At Build a series of challenges took developers from building simple cloud services, to developing Windows 8 Windows Store applications, showing them how to use Microsoft's cloud services as a backbone for connecting to third-party cloud APIs and Microsoft's own storage services.

Similarly, at the SharePoint Conference developers crowded into sessions where they were introduced to a new Office application model that runs business logic in cloud servers, with HTML5 front-ends built into Office applications. Talking to startups in Silicon Valley last week, Steve Ballmer's message was the same; Azure for the back-end with APIs connecting to apps on devices.

Post-PC? Maybe. PC-Plus? Perhaps. Three screens plus the cloud? As good a way of putting it as any.

Whatever you call it, however you describe it, it's clear the world has changed, and Microsoft with it. No wonder many of the influential developers at Microsoft have moved to Azure over the past few years — it's the future heart of the company.

The approach of Bigger Windows

The centre of gravity may not have fully shifted yet, but it's moving. Big Windows, as many insiders have called it, will be replaced by Bigger Windows, one that works at cloud scale to deliver information and services to smart end points.

Tomorrow's Microsoft will be built around Azure. That strategy means more and more collaboration between the different parts of the organisation as what were in the past standalone applications become services that are consumed by other services.
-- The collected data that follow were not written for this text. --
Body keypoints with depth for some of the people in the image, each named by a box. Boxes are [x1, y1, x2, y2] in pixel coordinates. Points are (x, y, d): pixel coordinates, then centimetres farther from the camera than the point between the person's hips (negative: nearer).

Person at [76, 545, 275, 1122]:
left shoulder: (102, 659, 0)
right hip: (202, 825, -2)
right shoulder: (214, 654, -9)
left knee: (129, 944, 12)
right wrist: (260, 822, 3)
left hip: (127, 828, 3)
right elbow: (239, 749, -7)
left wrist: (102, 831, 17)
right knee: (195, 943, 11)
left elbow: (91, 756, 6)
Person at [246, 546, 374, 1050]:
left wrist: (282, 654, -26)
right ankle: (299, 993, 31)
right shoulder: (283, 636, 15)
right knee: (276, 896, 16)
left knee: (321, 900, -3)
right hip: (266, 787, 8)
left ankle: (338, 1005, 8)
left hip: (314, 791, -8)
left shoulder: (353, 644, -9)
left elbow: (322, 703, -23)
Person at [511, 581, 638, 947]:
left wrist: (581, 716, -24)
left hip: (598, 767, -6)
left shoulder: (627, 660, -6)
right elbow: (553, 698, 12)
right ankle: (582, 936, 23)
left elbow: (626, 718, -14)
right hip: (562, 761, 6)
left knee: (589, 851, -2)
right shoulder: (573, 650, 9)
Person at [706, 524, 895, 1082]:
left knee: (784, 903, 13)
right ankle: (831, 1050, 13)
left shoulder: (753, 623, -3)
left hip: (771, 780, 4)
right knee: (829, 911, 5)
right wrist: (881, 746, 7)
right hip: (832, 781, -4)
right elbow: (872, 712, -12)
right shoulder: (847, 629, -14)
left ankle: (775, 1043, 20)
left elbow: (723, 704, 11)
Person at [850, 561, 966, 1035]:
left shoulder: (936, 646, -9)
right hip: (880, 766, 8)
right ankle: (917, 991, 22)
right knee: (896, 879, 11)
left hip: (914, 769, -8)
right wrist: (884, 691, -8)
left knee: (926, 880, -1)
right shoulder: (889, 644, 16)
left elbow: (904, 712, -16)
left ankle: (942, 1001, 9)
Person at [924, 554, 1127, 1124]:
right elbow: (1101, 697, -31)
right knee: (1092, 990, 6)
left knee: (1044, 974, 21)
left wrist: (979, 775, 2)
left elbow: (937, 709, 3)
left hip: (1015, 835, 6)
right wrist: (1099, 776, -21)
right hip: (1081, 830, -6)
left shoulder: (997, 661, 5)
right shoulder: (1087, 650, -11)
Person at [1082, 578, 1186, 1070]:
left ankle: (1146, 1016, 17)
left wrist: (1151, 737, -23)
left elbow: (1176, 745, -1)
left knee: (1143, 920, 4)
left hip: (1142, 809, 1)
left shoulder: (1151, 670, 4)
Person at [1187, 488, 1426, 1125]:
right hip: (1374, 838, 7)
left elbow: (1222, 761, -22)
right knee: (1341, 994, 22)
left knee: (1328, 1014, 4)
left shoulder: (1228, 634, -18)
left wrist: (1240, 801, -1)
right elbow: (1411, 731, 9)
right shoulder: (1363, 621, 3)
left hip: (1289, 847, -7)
As Active Directory becomes a federated cloud service, working with Azure, with Office 365 and InTune, as well as in on-premises systems, it can't be the sole province of the server business, running on the timetable that suits the server team — it needs to be part of a wider ecosystem and a wider way of looking at the world.

Microsoft has traditionally been a company of companies, with distinct and separate business units that have had their own roadmaps and agendas. Part of the process of moving to the cloud has meant increased collaboration between those units — something that can be seen in the inclusion of a version of Office in Windows RT devices such as Surface, and in the Bing-powered applications that ship with every copy of Windows 8.

That collaboration is going to be a key feature of the new Microsoft, with its vision of bringing together hardware, software and services into a single platform, both for consumers and the enterprise.